After a lot of fiddling about with my baby, my entire life, in pieces on the table, together with the odd loud sigh and brisk walk around the table to quell a sudden urge to smash the thing into more pieces, I managed to effect a repair using only the screw from the hinge of an old pair of specs and the aid of my beautiful assistant (Debbie McGee to my Paul Daniels). Tip: don’t bother with “1-2mm spring wire” as suggested, it’s way too thick and you’ll have to carve away too much of the case to fit it in.

However, it was clear that it could only be a matter of time - a much shorter time than my likely lifespan, unless the worry kills me first - before the game was up and my Psion put its little rubber feet in the air. And suddenly Palm Pilots, with their lack of keyboard or, crucially, any moving parts seemed a lot more attractive.

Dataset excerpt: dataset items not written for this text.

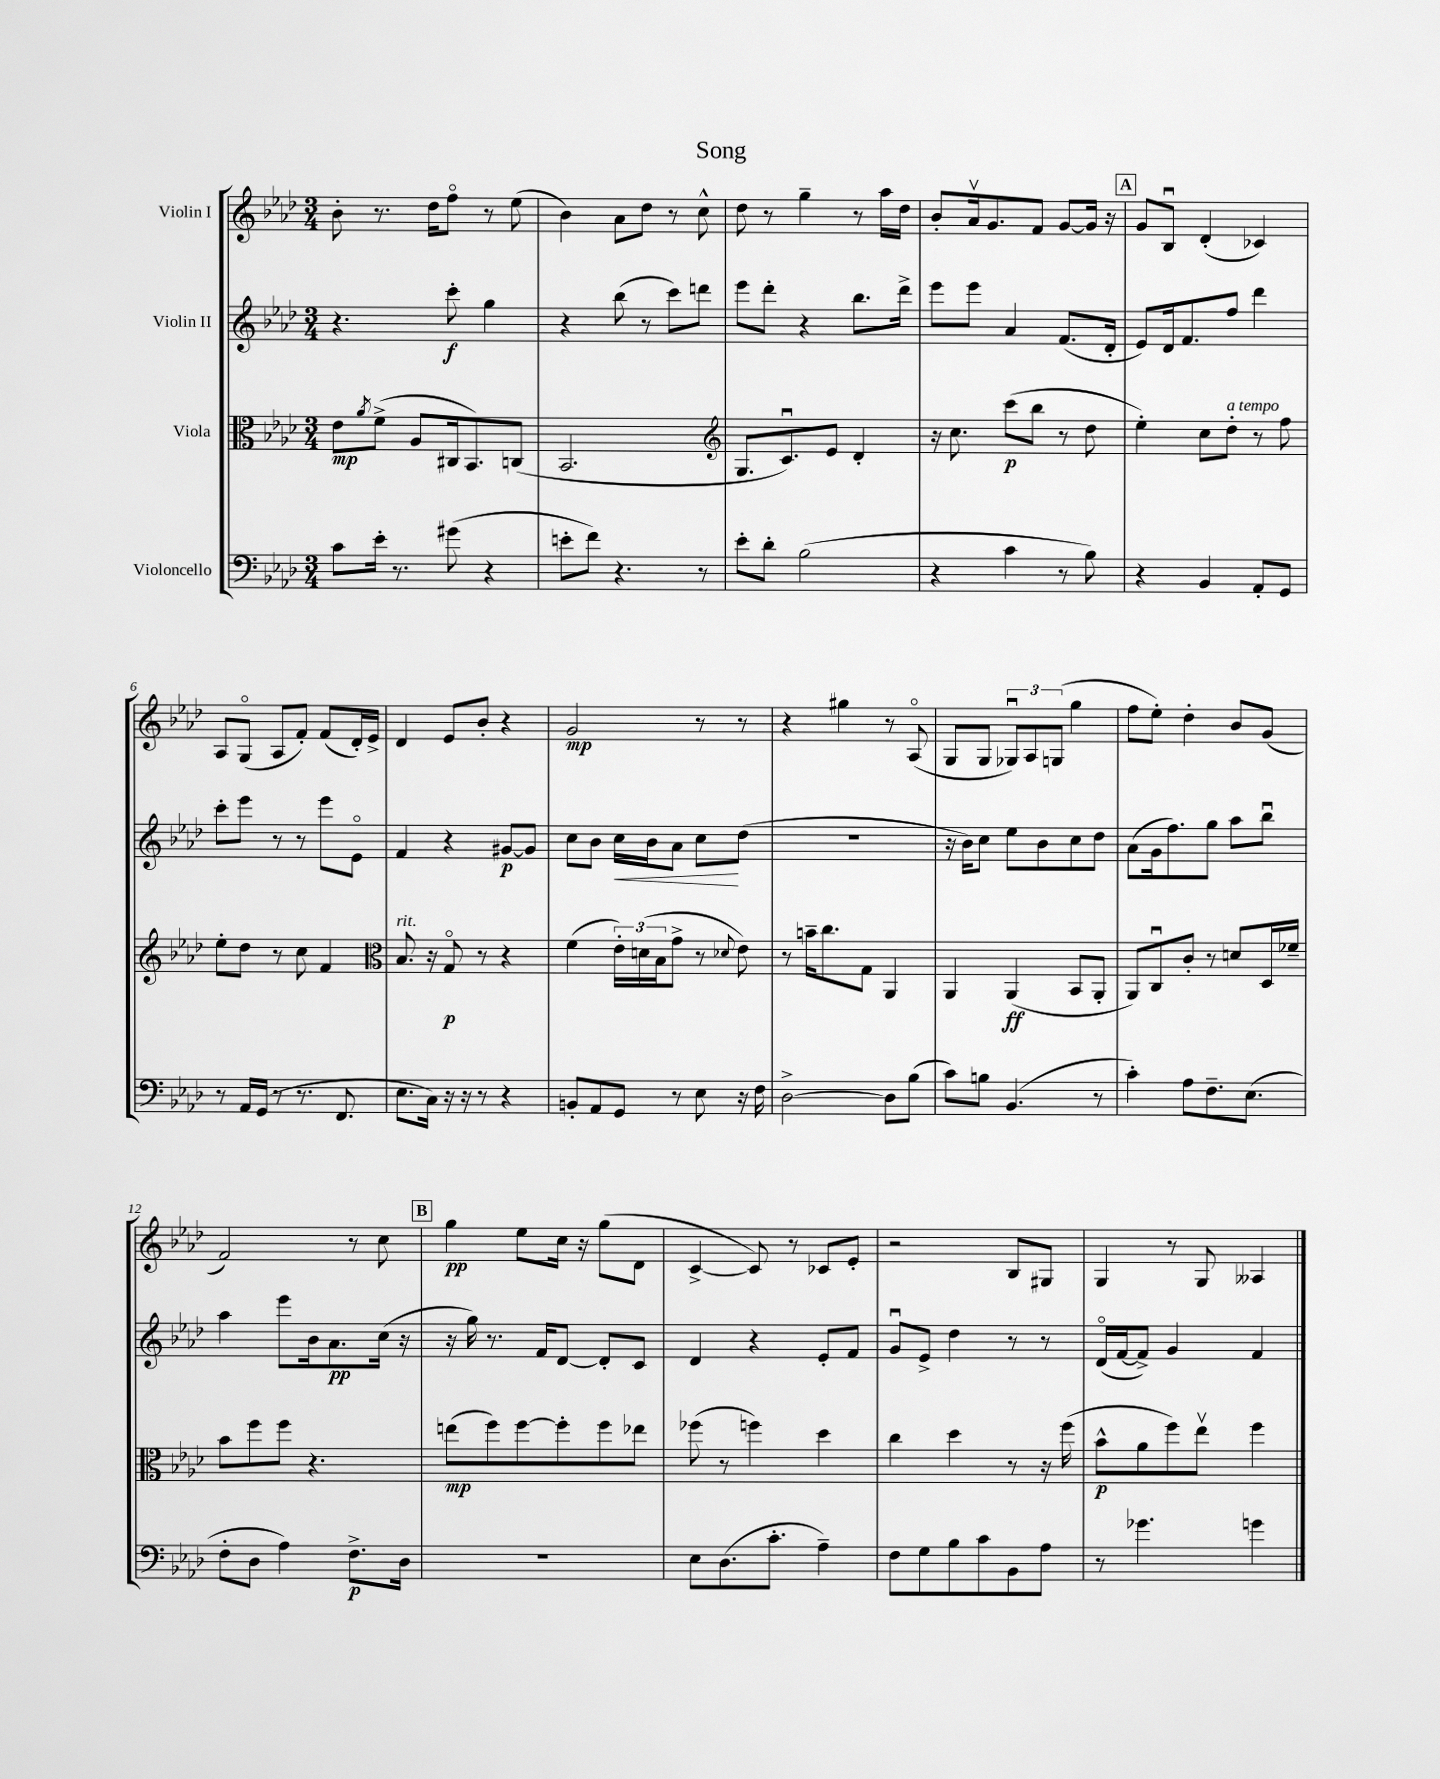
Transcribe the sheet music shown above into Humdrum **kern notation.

**kern	**kern	**kern	**kern
*staff4	*staff3	*staff2	*staff1
*clefF4	*clefC3	*clefG2	*clefG2
*k[b-e-a-d-]	*k[b-e-a-d-]	*k[b-e-a-d-]	*k[b-e-a-d-]
*M3/4	*M3/4	*M3/4	*M3/4
8c	8e-	4.r	8b-'
.	8qa-	.	.
16e-'	(8f^	.	8.r
8.r	.	.	.
.	8A-	.	.
.	.	.	16dd-
(8g#	16C#	8ccc'	8ffo
.	8.BB-)	.	.
4r	.	4gg	8r
.	(8C	.	(8ee-
=	=	=	=
8e'	2.BB-	4r	4b-)
8f)	.	.	.
4.r	.	(8bb-	8a-
.	.	8r	8dd-
.	.	8ccc)	8r
8r	.	8ddd	8cc^^
=	=	=	=
*	*clefG2	*	*
8e-'	8.G	8eee-	8dd-
8d-'	.	8ddd-'	8r
.	8.cu)	.	.
(2B-	.	4r	4gg~
.	8e-	.	.
.	4d-'	8.bb-	8r
.	.	.	16aa-
.	.	16ddd-^	16dd-
=	=	=	=
4r	16r	8eee-	8b-'
.	8.cc	.	.
.	.	8eee-	16a-v
.	.	.	8.g
4c	(8ccc	4a-	.
.	8bb-	.	8f
8r	8r	(8.f	[8g
8B-)	8dd-	.	16g]
.	.	16d-'	16r
=	=	=	=
4r	4ee-')	8e-)	8g
.	.	16d-	8B-u
.	.	8.f	.
4BB-	8cc	.	(4d-'
.	8dd-'	8ff	.
8AA-'	8r	4ddd-	4c-)
8GG	8ff	.	.
=	=	=	=
8r	8ee-'	8ccc'	8A-
16AA-	8dd-	8eee-	(8Go
(16GG	.	.	.
8r	8r	8r	8A-
8.r	8cc	8r	8f')
.	4f	8eee-	(8f
8.FF	.	.	.
.	.	8e-o	16d-')
.	.	.	16e-^
=	=	=	=
*	*clefC3	*	*
8.E-	8.B-	4f	4d-
16C)	16r	.	.
16r	8Go	4r	8e-
16r	.	.	.
8r	8r	.	8b-'
4r	4r	[8g#	4r
.	.	8g#]	.
=	=	=	=
8BB'	(4f	8cc	2g
8AA-	.	8b-	.
8GG	24e-')	16cc	.
.	(24d	.	.
.	.	16b-	.
.	24B-	.	.
8r	8g^	8a-	.
8E-	8r	8cc	8r
.	8qqd-	.	.
16r	8e-)	(8dd-	8r
16F	.	.	.
=	=	=	=
[2D-^	8r	2.r	4r
.	16b~	.	.
.	8.cc	.	.
.	.	.	4gg#
.	8G	.	.
8D-]	4AA-	.	8r
(8B-	.	.	(8A-o
=	=	=	=
8c)	4AA-	16r	8G
.	.	16b-)	.
8B	.	8cc	8G
(4.BB-	(4AA-	8ee-	12G-u)
.	.	.	12A-
.	.	8b-	.
.	.	.	(12G
.	8BB-	8cc	4gg
8r	8AA-'	8dd-	.
=	=	=	=
4c')	8AA-)	(8a-	8ff
.	8Cu	16g	8ee-')
.	.	8.ff)	.
8A-	8c'	.	4dd-'
8.F~	8r	8gg	.
.	8d	8aa-	8b-
(8.E-	.	.	.
.	16D-	8bb-u	(8g
.	16f-~	.	.
=	=	=	=
8F'	8b-	4aa-	2f)
8D-	8ff	.	.
4A-)	8ff	8eee-	.
.	4.r	16b-	.
.	.	8.a-	.
8.F^	.	.	8r
.	.	(16cc	8cc
16D-	.	16r	.
=	=	=	=
2.r	(8ee	16r	4gg
.	.	16gg)	.
.	8ff)	8.r	.
.	[8ff	.	8ee-
.	.	16f	.
.	8ff']	[8d-	16cc
.	.	.	16r
.	8ff	8d-']	(8gg
.	8ee-	8c	8d-
=	=	=	=
8E-	(8ff-	4d-	[4c^
(8.D-	8r	.	.
.	4ff)	4r	8c])
8.c'	.	.	.
.	.	.	8r
4A-~)	4dd-	8e-'	8c-
.	.	8f	8e-'
=	=	=	=
8F	4cc	8gu	2r
8G	.	8e-^	.
8B-	4dd-	4dd-	.
8c	.	.	.
8BB-	8r	8r	8B-
8A-	16r	8r	8G#
.	(16ff	.	.
=	=	=	=
8r	8b-^^	(16d-o	4G
.	.	[16f	.
4.g-	8a-	8f^])	.
.	8ff)	4g	8r
.	8ee-v	.	8G
4g	4ff	4f	4A--
==	==	==	==
*-	*-	*-	*-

However, I have come to realise that there is one factor when choosing an electronic PDA that has much more bearing than memory size, screen display, applications or availability of Tetris - technological obsolescence. True, they score over diaries and address books by being (in theory) infinitely updateable, easy to backup and capable of bleeping loudly on your mother’s birthday (they also send a clear signal to friends that if they don’t get a card, it’s because you deliberately didn’t send one rather than you forgot, so f*** you). But the odds of being able to use the same PDA for ten years or more are slim without succumbing to: * hardware failure (inevitable with any Psion); * bit-rot (you have the device but nothing talks to it anymore); * manufacturer going bust or more likely, “leaving the PDA business to concentrate on selling mobile e-services via our web portal” (unless you are Psion and can rely on a constant revenue stream from repairing bust organisers); * the lure of something slimmer, curvier and far sexier (Six Times Married syndrome). (Incidentally, does anyone know how to convert Psion data files to Visor formats?)

I’ve had some good times with my Psion, or at least I’ve avoided many bad times through forgetting to do something vitally important (hi, mum). However, I can’t help wondering if the £400 it has cost me to date (including £160 repair fees barely a year before the latest fault) is good value for six years use. Probably, based on savings to my time in not copying out a new diary every year and generally organising my life, but it rankles.

Hence, I realised sadly that my furtive lust for a Handspring Visor was nothing more than that; a desire born of the loins rather than the heart, doomed to end in another tragic breakup when my young mistress one day seemed older and flabbier than the competition or was coldly “discontinued” by the manufacturer. Sometimes, progress is your worst enemy.

The other option, of course, is a PocketPC running Linux. But even I’m not that much of a weenie.